### Instructions to follow
All lines in the records that carry the string "Recommended" are to be shown.

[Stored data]
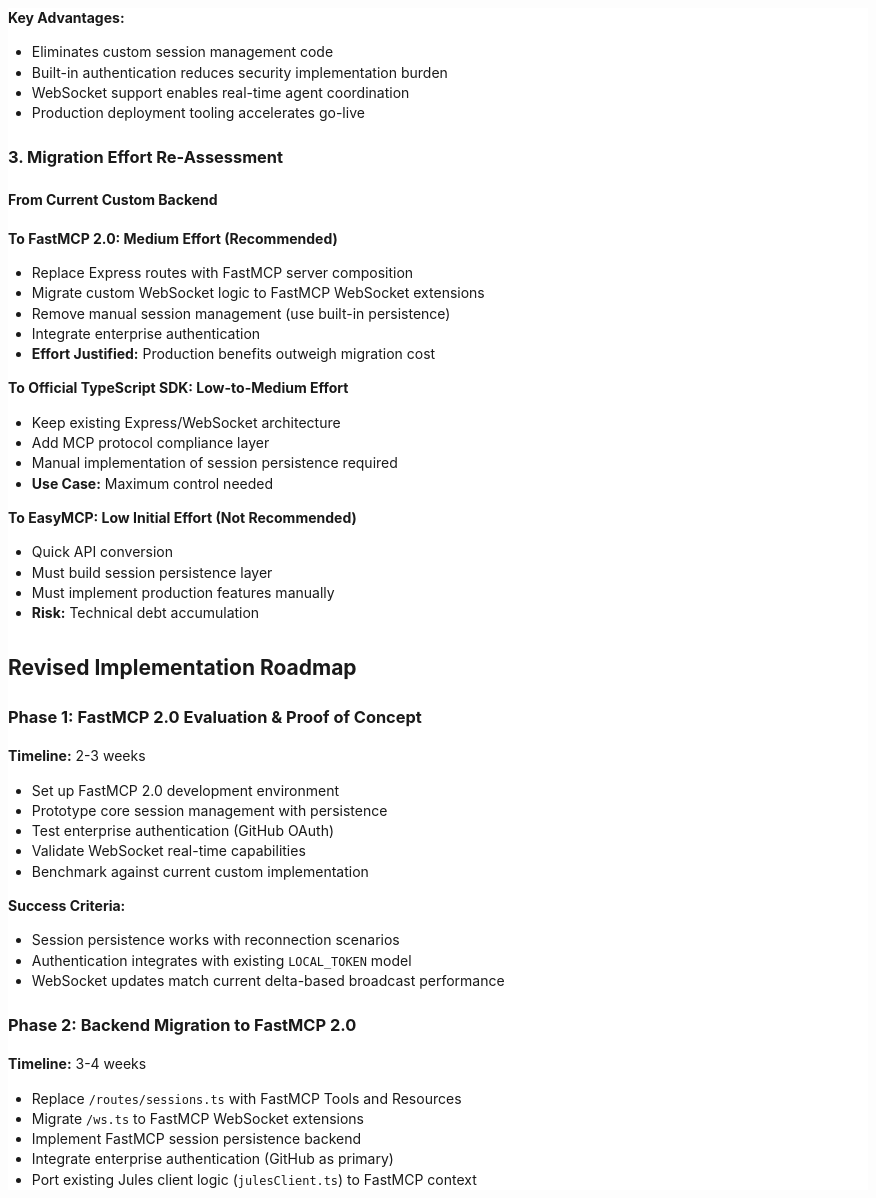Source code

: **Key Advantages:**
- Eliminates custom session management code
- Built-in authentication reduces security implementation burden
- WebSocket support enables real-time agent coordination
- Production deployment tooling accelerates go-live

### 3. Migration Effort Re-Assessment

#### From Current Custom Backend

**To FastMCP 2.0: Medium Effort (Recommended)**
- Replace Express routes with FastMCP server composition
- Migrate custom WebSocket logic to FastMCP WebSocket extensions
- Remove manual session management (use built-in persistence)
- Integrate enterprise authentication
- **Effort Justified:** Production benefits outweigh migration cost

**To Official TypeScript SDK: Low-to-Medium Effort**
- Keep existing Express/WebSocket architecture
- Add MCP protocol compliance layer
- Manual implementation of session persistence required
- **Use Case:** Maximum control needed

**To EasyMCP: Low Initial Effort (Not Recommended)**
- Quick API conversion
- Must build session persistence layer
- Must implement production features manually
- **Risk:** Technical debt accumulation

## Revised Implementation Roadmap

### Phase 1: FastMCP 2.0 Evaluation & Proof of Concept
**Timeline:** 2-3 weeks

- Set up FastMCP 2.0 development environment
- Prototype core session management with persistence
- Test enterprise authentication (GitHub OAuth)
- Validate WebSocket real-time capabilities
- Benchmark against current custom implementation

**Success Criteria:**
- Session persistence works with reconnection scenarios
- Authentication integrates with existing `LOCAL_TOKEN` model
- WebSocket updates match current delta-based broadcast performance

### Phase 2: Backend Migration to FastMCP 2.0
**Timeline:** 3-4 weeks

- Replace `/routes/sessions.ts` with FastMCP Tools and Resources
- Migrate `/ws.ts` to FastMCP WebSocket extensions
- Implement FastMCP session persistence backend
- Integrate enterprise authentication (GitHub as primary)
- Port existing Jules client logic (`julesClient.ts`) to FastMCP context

### Exercise response
**To FastMCP 2.0: Medium Effort (Recommended)**
**To EasyMCP: Low Initial Effort (Not Recommended)**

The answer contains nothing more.